▸ Required work:
Reproduce every line of the data below word for word, keeping each line break where it falls.

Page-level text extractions
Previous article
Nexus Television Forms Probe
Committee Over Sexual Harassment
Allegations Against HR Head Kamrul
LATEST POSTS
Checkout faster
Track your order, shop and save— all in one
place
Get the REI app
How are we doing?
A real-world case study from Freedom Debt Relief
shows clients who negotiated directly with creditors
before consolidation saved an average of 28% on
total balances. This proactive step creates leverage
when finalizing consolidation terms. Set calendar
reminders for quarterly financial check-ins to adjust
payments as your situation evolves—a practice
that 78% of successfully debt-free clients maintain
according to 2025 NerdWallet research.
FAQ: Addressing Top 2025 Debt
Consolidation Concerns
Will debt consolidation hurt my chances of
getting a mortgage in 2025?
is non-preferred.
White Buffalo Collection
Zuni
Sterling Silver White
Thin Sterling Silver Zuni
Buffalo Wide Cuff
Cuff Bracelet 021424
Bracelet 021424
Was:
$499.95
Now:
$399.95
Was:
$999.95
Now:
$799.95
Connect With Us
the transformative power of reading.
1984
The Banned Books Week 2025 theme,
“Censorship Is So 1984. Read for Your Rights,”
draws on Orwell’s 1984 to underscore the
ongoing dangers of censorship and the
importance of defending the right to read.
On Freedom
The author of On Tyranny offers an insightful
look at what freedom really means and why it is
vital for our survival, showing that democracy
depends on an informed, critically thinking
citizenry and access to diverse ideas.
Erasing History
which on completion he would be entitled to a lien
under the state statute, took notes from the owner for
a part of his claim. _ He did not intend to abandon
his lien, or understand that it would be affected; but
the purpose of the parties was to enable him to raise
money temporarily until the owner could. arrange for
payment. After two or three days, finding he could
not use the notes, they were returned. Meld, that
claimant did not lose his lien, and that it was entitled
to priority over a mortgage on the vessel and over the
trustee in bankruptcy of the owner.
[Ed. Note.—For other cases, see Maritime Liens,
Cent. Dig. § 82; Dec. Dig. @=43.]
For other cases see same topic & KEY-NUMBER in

▸ Result for this exercise:
Previous article
Nexus Television Forms Probe
Committee Over Sexual Harassment
Allegations Against HR Head Kamrul
LATEST POSTS
Checkout faster
Track your order, shop and save— all in one
place
Get the REI app
How are we doing?
A real-world case study from Freedom Debt Relief
shows clients who negotiated directly with creditors
before consolidation saved an average of 28% on
total balances. This proactive step creates leverage
when finalizing consolidation terms. Set calendar
reminders for quarterly financial check-ins to adjust
payments as your situation evolves—a practice
that 78% of successfully debt-free clients maintain
according to 2025 NerdWallet research.
FAQ: Addressing Top 2025 Debt
Consolidation Concerns
Will debt consolidation hurt my chances of
getting a mortgage in 2025?
is non-preferred.
White Buffalo Collection
Zuni
Sterling Silver White
Thin Sterling Silver Zuni
Buffalo Wide Cuff
Cuff Bracelet 021424
Bracelet 021424
Was:
$499.95
Now:
$399.95
Was:
$999.95
Now:
$799.95
Connect With Us
the transformative power of reading.
1984
The Banned Books Week 2025 theme,
“Censorship Is So 1984. Read for Your Rights,”
draws on Orwell’s 1984 to underscore the
ongoing dangers of censorship and the
importance of defending the right to read.
On Freedom
The author of On Tyranny offers an insightful
look at what freedom really means and why it is
vital for our survival, showing that democracy
depends on an informed, critically thinking
citizenry and access to diverse ideas.
Erasing History
which on completion he would be entitled to a lien
under the state statute, took notes from the owner for
a part of his claim. _ He did not intend to abandon
his lien, or understand that it would be affected; but
the purpose of the parties was to enable him to raise
money temporarily until the owner could. arrange for
payment. After two or three days, finding he could
not use the notes, they were returned. Meld, that
claimant did not lose his lien, and that it was entitled
to priority over a mortgage on the vessel and over the
trustee in bankruptcy of the owner.
[Ed. Note.—For other cases, see Maritime Liens,
Cent. Dig. § 82; Dec. Dig. @=43.]
For other cases see same topic & KEY-NUMBER in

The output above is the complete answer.